You then use the word “metaphor” in a strange manner, fail to show how the event described is metaphorical for anything else. During your ramble on metaphor you suddenly bring up an irrelevant latin term and use an equivocation to seque into a discussion of ecclesiology.
Hope springs renewed in my breast as I get to read an actual sentence with a subject and predicate in 2 b), but it turns out to be merely an unsupported proposition which is dropped like a hot potato so that you can hop on into a discussion of the disciples.
If you actually conveyed in your words an interest in contributing or learning, I’d be moved to respond. But I don’t detect that either in the points you make, the questions you ask, or the care you take in formulating and writing either. I’d like to discuss with you, as I do with the others, but I don’t know how to take what you write or where you are coming from or what you want to get out of this blog. You seem to move between atheism and theism, between orthodoxy and heterodoxy, and between actually working through issues to blue sky speculation and pontification. You mention some post grad work, and that inclines me to respond to you at that level (hence my deconstruction of your arguments), but then sometimes you write or come across like someone in junior high.
I assume that you are a nice person and all, but because of the above reasons it’s likely that I will continue to respond to you infrequently.
regards
#John
Renton,
I agree with other posters that it is hard to follow such aimless wonderings which really have no point of their own, but simply endlessly question every post that is made, or agree with them with the same lack of apparent reasoning. It seems that to me from your posts overall on this blog that you are more of a fan of secular philosophy, than a serious student of theology.

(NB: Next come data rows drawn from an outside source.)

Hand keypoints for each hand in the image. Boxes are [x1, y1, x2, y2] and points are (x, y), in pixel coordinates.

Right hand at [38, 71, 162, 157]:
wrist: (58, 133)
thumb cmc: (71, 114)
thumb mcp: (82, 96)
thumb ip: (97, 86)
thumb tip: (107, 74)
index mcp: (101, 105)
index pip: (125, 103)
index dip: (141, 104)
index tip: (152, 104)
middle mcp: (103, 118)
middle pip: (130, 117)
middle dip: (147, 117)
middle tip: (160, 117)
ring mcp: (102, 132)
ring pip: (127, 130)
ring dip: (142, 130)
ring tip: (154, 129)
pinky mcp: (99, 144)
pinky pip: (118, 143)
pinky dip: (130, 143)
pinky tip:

If you are not a Christian that’s fine, and if you want to play the devil’s advocate here, so to speak, feel free . But, please clearly state your own position first, so that everyone is clear on where you do stand.
Re post 46 and unintelligent design
The alleged presence of so-called unintelligent designs is a theological argument, and not a scientific one and so is not relevant to whether the concept of ID is scientific or not.